In Africa sarà, infatti, impossibile curare tutti quelli che sono malati di AIDS,
ma riuscire a far nascere una generazione sana vuol dire dare anche un futuro a questi
Paesi. Al tempo stesso però vogliamo riuscire a rendere gli africani protagonisti
di questo tipo di programma che abbiamo così diffuso in Africa e questo – in alcuni
Paesi dove abbiamo cominciato prima come il Mozambico o il Malawi – è già così. Per
noi è molto importante la formazione del personale sanitario e non sanitario, affinché
il programma venga gestito da loro.
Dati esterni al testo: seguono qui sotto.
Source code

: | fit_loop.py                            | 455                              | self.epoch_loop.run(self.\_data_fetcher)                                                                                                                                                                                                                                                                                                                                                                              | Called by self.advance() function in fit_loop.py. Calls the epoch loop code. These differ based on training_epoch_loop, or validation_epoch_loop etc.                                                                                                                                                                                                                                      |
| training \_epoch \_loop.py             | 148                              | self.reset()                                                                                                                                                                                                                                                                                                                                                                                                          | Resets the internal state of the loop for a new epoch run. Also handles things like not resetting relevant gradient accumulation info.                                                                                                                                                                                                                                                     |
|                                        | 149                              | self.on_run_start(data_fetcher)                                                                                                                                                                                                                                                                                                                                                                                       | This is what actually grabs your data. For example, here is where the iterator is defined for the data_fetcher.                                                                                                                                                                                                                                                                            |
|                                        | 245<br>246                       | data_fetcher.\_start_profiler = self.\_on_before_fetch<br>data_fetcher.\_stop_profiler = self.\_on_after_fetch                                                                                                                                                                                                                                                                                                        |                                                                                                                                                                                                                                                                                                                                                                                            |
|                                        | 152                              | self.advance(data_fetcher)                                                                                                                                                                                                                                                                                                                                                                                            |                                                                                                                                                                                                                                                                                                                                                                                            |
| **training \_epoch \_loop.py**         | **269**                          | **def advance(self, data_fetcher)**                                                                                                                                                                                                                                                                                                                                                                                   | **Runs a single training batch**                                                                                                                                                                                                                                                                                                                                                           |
Molto importante, secondo me, in questa battaglia
contro l’AIDS è sottolineare l’aspetto di prendersi cura di tutta la famiglia: se
in una famiglia c’è anche solo una persona malata di AIDS, questo vuol dire la distruzione
di tutta la famiglia. Per noi è molto importante condividere questo senso forte della
Chiesa, del ministero della Chiesa di aver cura di tutta la famiglia nella sua interezza
e prendersi quindi cura non soltanto di chi deve ricevere le medicine, ma anche di
provvedere al sostentamento nutrizionale di tutta la famiglia, di occuparsi del fatto
che tutti i bambini siano iscritti a scuola. Dare loro un futuro!